A neuroscientist and some grape skins vs. the pharmaceutical industry.

People Pay for Five Star Reviews?

In late 2017, NPR aired a two-minute segment on the science behind our new pain cream. It became such a popular segment that it left our customers hungry for more detail. So by popular demand and for the first time ever, here’s part 9 of an 11-part story on the discovery and creation of Ted’s Pain Cream. To read from the beginning, click here.

“We had a pharmaceutical marketing director call and ask us how much we paid for those reviews,” recalled Ted. “I was stunned. I didn’t even know you could buy reviews, and the fact that I was stunned, stunned him. He assumed that with feedback as positive as ours we must have paid for it.”

Ever the scientists, Ted and Greg realized that with as many users as they had, they could do some interesting segmenting research on the resveratrol and wintergreen combination. It wouldn’t be clinical-trial-level reliability, but it could still help improve their understanding of their product. They designed a questionnaire to pinpoint the conditions most (and least) responsive to the cream, and sent it to their entire customer base with a plea for input, good or bad.

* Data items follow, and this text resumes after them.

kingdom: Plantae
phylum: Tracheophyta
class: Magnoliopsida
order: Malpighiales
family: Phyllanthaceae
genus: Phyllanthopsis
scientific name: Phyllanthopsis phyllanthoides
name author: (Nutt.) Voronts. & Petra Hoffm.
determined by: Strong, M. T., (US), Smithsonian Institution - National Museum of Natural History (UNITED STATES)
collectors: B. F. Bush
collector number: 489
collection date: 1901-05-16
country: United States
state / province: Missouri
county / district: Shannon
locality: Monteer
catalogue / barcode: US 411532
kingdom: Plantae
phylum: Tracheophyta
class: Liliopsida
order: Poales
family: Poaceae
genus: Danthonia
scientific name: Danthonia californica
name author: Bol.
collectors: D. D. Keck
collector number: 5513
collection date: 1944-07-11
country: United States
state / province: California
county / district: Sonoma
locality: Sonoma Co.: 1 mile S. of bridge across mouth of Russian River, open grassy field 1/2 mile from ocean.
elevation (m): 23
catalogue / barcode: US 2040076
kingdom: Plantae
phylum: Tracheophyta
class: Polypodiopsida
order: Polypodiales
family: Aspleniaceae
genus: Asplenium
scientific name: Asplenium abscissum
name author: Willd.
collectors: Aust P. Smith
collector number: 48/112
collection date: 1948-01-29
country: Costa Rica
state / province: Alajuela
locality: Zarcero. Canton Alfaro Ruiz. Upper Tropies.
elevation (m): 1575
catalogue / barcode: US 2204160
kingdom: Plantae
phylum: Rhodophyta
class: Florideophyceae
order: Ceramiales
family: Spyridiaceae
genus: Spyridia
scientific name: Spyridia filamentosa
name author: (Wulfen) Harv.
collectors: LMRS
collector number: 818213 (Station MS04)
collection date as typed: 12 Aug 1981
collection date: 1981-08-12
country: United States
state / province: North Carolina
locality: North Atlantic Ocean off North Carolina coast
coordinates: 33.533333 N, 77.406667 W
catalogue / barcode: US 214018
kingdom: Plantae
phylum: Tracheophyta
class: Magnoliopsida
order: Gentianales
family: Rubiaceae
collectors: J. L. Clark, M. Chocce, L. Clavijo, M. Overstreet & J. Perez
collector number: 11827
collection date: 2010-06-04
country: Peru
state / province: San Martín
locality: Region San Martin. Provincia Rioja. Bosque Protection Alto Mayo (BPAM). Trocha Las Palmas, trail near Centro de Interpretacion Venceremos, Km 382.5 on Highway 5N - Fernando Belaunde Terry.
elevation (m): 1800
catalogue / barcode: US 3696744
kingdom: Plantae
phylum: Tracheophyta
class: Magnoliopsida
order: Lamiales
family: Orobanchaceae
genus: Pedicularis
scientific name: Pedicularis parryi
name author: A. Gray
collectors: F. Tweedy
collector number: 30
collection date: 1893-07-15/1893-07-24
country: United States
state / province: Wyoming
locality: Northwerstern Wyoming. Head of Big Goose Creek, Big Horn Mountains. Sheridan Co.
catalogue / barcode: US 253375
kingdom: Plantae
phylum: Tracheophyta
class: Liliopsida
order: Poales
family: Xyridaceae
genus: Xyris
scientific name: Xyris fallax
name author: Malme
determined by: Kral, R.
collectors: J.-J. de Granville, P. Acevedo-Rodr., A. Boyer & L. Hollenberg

What they learned surprised even them. (Ted gave a three-part Facebook live presentation on it, which you can watch starting here). Close to 90% of respondents experienced some relief from their pain. Even more impressive, over half of those reported that in fact, most of their pain was gone altogether. But the bigger surprises were deeper in the data. Several conditions responded particularly well to Ted’s Pain Cream. Two in particular stood out. The first was carpal tunnel. No surprise there, since the hand and wrist are fairly thin, making it easier to get medication through the skin and muscle. The real surprise was the magnitude of success. Almost every single user with carpal tunnel reported that the majority of their pain was gone after a week of use.